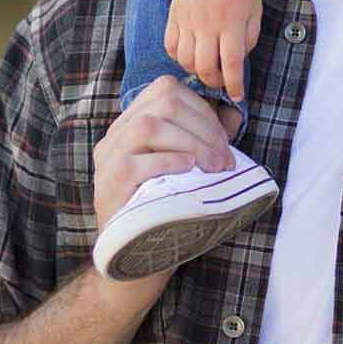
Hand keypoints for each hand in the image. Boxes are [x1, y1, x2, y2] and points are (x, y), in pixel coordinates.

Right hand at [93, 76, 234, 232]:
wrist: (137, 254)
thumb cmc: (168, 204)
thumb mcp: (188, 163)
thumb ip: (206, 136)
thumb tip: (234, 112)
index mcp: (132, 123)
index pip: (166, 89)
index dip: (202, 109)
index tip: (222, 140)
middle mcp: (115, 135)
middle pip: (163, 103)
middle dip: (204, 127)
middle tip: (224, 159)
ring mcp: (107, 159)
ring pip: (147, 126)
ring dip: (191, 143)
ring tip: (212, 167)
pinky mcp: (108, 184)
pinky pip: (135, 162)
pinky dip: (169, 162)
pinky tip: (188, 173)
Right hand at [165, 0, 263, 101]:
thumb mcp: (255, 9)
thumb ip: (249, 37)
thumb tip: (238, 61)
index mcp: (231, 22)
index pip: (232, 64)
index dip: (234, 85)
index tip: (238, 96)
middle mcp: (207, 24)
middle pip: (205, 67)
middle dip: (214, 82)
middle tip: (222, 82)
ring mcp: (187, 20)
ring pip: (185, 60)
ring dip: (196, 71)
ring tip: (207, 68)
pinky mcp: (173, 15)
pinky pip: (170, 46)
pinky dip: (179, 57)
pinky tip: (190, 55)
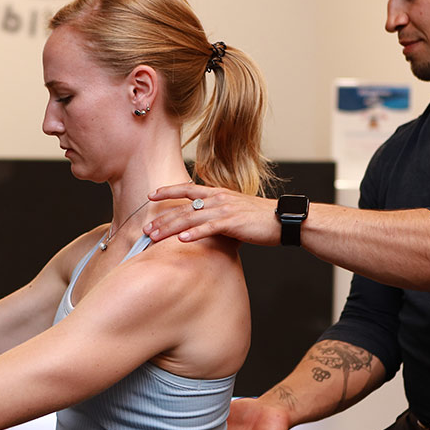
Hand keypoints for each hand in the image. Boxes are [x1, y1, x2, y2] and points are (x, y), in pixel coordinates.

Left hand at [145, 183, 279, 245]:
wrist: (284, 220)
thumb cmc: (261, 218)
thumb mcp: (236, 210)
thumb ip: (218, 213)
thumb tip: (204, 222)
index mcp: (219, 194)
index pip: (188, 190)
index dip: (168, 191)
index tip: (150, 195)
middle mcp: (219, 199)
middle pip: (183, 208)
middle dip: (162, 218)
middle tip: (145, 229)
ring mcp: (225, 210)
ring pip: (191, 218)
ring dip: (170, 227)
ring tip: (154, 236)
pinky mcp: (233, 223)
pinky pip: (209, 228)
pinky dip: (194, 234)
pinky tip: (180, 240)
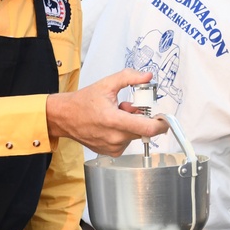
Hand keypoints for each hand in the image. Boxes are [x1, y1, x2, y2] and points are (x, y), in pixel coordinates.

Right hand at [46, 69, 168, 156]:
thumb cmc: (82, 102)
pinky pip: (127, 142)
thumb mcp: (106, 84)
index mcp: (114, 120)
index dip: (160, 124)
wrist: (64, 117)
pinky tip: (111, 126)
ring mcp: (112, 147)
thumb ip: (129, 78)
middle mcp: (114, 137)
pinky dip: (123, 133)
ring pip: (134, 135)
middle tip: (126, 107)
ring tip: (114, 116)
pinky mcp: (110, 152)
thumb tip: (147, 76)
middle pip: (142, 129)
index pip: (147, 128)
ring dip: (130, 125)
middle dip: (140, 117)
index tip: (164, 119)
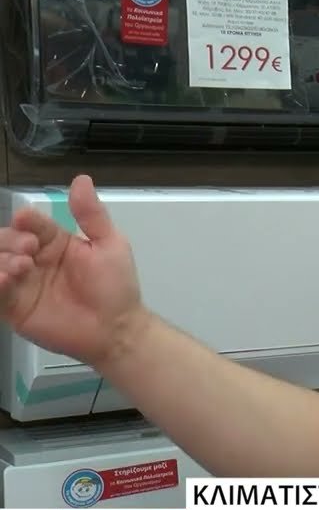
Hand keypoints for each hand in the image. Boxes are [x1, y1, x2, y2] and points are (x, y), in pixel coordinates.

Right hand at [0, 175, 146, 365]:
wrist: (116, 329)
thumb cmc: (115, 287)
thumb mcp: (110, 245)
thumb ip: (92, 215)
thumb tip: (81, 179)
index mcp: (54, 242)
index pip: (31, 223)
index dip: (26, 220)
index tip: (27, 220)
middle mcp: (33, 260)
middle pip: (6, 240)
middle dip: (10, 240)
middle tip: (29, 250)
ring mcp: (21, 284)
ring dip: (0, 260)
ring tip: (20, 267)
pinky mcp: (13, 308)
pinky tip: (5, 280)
+--
- Directions -
The expected output is the whole listing, word for word, minus its pictures.

- Answer to the problem -
Hand keypoints for each hand in the image. Boxes are [x1, y1, x2, y2] and points are (x, y), in pixel coordinates.

Right hand at [93, 76, 234, 232]:
wrist: (137, 254)
thumb cmc: (168, 204)
thumb mcp: (188, 163)
thumb ip: (206, 136)
thumb tip: (234, 112)
index mcp: (132, 123)
index pip: (166, 89)
index dip: (202, 109)
index tip: (222, 140)
middle mcp: (115, 135)
middle pip: (163, 103)
middle dip: (204, 127)
middle tip: (224, 159)
ring mcp: (107, 159)
ring pip: (147, 126)
ring dip: (191, 143)
ring tip: (212, 167)
pinky mcp: (108, 184)
pinky pip: (135, 162)
pinky dip: (169, 162)
pinky tip: (188, 173)
Right hand at [165, 0, 263, 101]:
thumb mcp: (255, 9)
thumb ip: (249, 37)
thumb tip: (238, 61)
index mcp: (231, 22)
index pip: (232, 64)
index dip: (234, 85)
index tip: (238, 96)
middle mcp: (207, 24)
middle pip: (205, 67)
middle dip: (214, 82)
middle tip: (222, 82)
ring mcp: (187, 20)
ring pip: (185, 60)
ring dip: (196, 71)
ring tip: (207, 68)
pinky mcp: (173, 15)
pinky pip: (170, 46)
pinky dip: (179, 57)
pinky tip: (190, 55)
Hand keypoints for each hand in the image. Boxes are [x1, y1, x2, y2] and points are (x, y), in pixel coordinates.

Left hand at [145, 183, 279, 245]:
wrist: (284, 220)
thumb cmc: (261, 218)
thumb mcp: (236, 210)
thumb ip: (218, 213)
thumb tip: (204, 222)
index mcp: (219, 194)
index pip: (188, 190)
index dip: (168, 191)
index tip: (150, 195)
middle mcp: (219, 199)
middle pip: (183, 208)
middle dip: (162, 218)
middle tip: (145, 229)
ring mcp: (225, 210)
ring pip: (191, 218)
ring dip: (170, 227)
ring tip: (154, 236)
pinky mcp: (233, 223)
pinky pip: (209, 228)
pinky dip: (194, 234)
pinky tip: (180, 240)
Hand keypoints for each hand in the image. Boxes are [x1, y1, x2, y2] and points are (x, y), in pixel coordinates.

Right hand at [46, 69, 168, 156]:
thumb cmc: (82, 102)
pinky pip: (127, 142)
thumb mcp: (106, 84)
index mcp: (114, 120)
index dip: (160, 124)
wrist: (64, 117)
pinky tip: (111, 126)
ring mcp: (112, 147)
thumb ip: (129, 78)
middle mcp: (114, 137)
pinky dip: (123, 133)
ring pip: (134, 135)
middle tip: (126, 107)
ring tip: (114, 116)
pinky mcp: (110, 152)
thumb tip: (147, 76)
middle pip: (142, 129)
index pip: (147, 128)
ring dip: (130, 125)
middle dip: (140, 117)
index tip: (164, 119)
Hand keypoints for each hand in the image. Boxes are [x1, y1, x2, y2] and points are (x, y), in pixel coordinates.

Right hand at [0, 175, 146, 365]:
wrist: (116, 329)
thumb cmc: (115, 287)
thumb mcp: (110, 245)
thumb ip: (92, 215)
thumb tip: (81, 179)
index mcp: (54, 242)
index pip: (31, 223)
index dip: (26, 220)
index tip: (27, 220)
middle mcp: (33, 260)
middle pip: (6, 240)
middle dip: (10, 240)
middle tip: (29, 250)
ring mcp: (21, 284)
ring dip: (0, 260)
ring tip: (20, 267)
pinky mcp: (13, 308)
pinky tip: (5, 280)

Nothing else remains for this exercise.